# Job a
Pick out every line in the records below that contains the string "instrumentName", paying attention to case, and copy each of those lines.

# Supplied passage
********************

Mithunam is a 2012 Indian Telugu-language drama film directed by Tanikella Bharani. It features S. P. Balasubrahmanyam  and Lakshmi. The film is based on a best selling Telugu novel of the same name, written by Sri Ramana. The film won four state Nandi Awards. The film is considered one of the "25 Greatest Telugu Films Of The Decade" by Film Companion. It also considered Lakshmi's performance as one of the "100 best performances".

Mithunam means couple in Telugu. It also a zodiac sign. AMR Productions released Mithunam all over India on 21 December 2012, to positive reviews.

Plot
Appadasu (S. P. Balasubrahmanyam) is a retired teacher who lives in his native village with his wife Buchchi Lakshmi (Lakshmi). Both are senior citizens, and all of their children are living abroad, though instead of feeling lonely and insecure about their life, both Appadasu and Buchchi have their own share of romance happening. They treat each and every day as a special day and enjoy the moments. This relationship also has its share of ups and downs, and what life has in store for them forms the rest of the story.

********************

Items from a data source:
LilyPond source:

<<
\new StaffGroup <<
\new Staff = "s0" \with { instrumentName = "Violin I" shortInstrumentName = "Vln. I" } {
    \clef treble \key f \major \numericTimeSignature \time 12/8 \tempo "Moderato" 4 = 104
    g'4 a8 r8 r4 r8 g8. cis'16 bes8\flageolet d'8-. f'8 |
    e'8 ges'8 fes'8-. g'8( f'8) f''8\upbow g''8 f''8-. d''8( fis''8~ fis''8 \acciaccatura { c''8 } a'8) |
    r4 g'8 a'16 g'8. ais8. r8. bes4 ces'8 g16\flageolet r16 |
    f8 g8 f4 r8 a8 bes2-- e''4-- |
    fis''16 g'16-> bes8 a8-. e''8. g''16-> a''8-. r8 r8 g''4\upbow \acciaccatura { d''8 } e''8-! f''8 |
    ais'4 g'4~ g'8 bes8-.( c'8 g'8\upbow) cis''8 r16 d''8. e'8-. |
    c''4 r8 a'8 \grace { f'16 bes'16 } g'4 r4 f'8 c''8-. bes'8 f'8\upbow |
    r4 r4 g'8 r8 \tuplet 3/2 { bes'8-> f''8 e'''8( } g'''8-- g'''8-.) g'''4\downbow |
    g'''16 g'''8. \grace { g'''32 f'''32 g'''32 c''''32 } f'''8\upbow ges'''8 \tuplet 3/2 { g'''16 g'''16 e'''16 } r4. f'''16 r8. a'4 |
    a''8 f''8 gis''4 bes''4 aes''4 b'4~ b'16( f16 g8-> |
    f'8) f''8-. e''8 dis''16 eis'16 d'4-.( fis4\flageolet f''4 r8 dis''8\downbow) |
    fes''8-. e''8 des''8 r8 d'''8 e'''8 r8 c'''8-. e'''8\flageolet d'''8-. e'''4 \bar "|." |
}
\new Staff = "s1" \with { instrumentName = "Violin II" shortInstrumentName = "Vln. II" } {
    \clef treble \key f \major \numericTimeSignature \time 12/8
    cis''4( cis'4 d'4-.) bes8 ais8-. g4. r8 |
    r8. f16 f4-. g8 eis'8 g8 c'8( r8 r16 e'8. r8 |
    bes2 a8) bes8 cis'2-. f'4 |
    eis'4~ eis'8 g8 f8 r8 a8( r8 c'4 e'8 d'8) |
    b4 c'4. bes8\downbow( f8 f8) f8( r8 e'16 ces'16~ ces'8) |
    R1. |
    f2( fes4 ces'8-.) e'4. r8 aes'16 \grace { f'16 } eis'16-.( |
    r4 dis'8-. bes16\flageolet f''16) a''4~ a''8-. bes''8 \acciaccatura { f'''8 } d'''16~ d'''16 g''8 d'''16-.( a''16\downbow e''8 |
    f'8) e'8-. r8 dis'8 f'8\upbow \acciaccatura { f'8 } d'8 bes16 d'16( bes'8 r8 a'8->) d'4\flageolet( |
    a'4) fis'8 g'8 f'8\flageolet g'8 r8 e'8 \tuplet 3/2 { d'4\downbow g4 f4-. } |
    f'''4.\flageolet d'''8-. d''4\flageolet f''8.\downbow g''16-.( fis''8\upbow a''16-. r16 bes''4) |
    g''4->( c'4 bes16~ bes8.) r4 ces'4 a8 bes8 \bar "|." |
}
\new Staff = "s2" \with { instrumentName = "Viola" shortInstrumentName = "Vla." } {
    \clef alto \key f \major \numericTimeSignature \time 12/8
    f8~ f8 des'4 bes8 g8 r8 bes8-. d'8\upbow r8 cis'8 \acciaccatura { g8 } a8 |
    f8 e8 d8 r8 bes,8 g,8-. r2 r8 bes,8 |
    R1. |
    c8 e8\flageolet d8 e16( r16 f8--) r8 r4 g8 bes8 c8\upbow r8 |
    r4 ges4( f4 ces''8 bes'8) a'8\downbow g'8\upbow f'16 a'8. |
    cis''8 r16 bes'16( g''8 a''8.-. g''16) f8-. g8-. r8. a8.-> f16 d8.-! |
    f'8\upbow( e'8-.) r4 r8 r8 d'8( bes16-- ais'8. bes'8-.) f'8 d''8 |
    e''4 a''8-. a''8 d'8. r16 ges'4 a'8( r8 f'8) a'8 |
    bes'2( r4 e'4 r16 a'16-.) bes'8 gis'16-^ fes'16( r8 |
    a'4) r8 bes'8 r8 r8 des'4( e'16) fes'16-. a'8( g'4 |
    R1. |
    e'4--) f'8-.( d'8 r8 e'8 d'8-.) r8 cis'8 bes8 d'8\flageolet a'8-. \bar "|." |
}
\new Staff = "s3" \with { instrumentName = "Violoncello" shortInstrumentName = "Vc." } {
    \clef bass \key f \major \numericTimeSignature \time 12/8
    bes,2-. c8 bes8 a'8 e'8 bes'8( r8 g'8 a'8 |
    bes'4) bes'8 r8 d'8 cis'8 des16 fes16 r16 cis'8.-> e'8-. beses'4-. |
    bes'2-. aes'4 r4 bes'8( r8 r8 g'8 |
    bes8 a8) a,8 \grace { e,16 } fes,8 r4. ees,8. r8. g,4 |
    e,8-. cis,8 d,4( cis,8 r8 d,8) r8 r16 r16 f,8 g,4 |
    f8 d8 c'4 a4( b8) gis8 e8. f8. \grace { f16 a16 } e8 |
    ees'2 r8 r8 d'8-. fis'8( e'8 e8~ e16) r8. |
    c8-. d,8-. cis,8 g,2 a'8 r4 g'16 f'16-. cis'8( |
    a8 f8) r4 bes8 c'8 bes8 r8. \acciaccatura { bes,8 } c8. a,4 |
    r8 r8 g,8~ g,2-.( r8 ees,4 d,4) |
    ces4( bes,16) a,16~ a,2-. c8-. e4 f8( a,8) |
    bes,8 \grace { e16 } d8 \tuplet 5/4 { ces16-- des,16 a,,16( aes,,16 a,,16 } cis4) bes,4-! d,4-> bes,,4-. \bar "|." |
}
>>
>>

********************

# Job b
Reproduce word for word the part of the Mithunam film text above starting with "Mithunam is a" and going on through "to positive reviews.".

# Task solution a
\new Staff = "s0" \with { instrumentName = "Violin I" shortInstrumentName = "Vln. I" } {
\new Staff = "s1" \with { instrumentName = "Violin II" shortInstrumentName = "Vln. II" } {
\new Staff = "s2" \with { instrumentName = "Viola" shortInstrumentName = "Vla." } {
\new Staff = "s3" \with { instrumentName = "Violoncello" shortInstrumentName = "Vc." } {

# Task solution b
Mithunam is a 2012 Indian Telugu-language drama film directed by Tanikella Bharani. It features S. P. Balasubrahmanyam  and Lakshmi. The film is based on a best selling Telugu novel of the same name, written by Sri Ramana. The film won four state Nandi Awards. The film is considered one of the "25 Greatest Telugu Films Of The Decade" by Film Companion. It also considered Lakshmi's performance as one of the "100 best performances".

Mithunam means couple in Telugu. It also a zodiac sign. AMR Productions released Mithunam all over India on 21 December 2012, to positive reviews.